Stored data
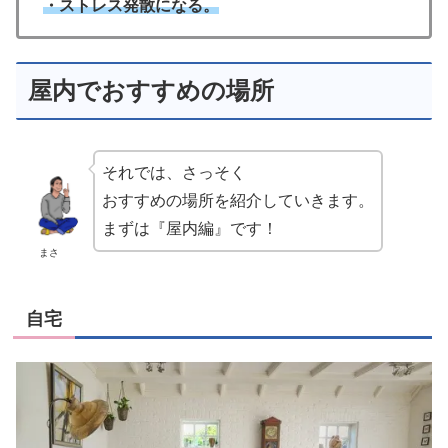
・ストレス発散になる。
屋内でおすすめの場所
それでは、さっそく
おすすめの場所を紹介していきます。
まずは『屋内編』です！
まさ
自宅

» To-do item: Reproduce, line for line and unchanged, the text of every item above. Leave the pictures out of your answer.

» Finished task:
・ストレス発散になる。
屋内でおすすめの場所
それでは、さっそく
おすすめの場所を紹介していきます。
まずは『屋内編』です！
まさ
自宅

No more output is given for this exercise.